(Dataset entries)

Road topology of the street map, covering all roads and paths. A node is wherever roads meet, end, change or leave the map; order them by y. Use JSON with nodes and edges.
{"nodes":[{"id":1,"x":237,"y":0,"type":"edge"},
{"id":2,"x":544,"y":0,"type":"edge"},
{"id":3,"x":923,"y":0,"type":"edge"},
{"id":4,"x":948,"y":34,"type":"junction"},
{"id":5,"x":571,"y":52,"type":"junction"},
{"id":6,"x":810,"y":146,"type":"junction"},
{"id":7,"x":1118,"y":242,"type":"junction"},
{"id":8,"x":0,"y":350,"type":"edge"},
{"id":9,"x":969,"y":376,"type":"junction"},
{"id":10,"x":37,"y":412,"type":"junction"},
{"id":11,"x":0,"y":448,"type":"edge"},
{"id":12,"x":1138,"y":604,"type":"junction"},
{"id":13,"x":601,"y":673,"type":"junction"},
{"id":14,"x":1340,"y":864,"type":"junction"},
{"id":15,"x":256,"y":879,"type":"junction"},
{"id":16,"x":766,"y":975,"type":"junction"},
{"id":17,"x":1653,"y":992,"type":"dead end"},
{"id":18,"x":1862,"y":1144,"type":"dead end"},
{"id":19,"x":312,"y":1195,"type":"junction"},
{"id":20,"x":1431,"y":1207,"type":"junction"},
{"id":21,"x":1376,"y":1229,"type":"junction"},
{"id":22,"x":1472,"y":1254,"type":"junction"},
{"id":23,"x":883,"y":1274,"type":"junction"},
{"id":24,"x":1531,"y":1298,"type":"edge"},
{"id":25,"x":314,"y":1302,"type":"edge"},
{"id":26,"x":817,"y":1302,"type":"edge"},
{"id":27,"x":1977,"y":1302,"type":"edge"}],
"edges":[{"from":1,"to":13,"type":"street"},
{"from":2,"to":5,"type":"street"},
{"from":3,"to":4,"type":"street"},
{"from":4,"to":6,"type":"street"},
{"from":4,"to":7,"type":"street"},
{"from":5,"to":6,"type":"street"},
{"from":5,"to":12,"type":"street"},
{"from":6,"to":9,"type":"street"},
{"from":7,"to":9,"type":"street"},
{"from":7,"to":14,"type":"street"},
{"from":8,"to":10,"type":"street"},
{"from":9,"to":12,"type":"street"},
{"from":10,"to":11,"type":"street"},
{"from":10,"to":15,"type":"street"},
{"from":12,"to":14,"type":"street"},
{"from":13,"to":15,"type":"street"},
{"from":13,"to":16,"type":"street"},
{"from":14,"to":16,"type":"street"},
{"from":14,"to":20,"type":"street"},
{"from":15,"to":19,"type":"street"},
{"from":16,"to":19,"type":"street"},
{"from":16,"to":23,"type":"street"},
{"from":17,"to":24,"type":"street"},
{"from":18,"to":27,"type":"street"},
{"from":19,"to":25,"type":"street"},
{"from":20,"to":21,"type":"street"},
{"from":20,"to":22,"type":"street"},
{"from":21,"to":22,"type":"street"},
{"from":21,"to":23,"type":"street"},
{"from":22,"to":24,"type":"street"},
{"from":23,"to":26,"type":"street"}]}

**WHAT TO PRODUCE**
Return every line of the records in which the word "dead" is found.

**OUTPUT FOR THIS TASK**
{"id":17,"x":1653,"y":992,"type":"dead end"},
{"id":18,"x":1862,"y":1144,"type":"dead end"},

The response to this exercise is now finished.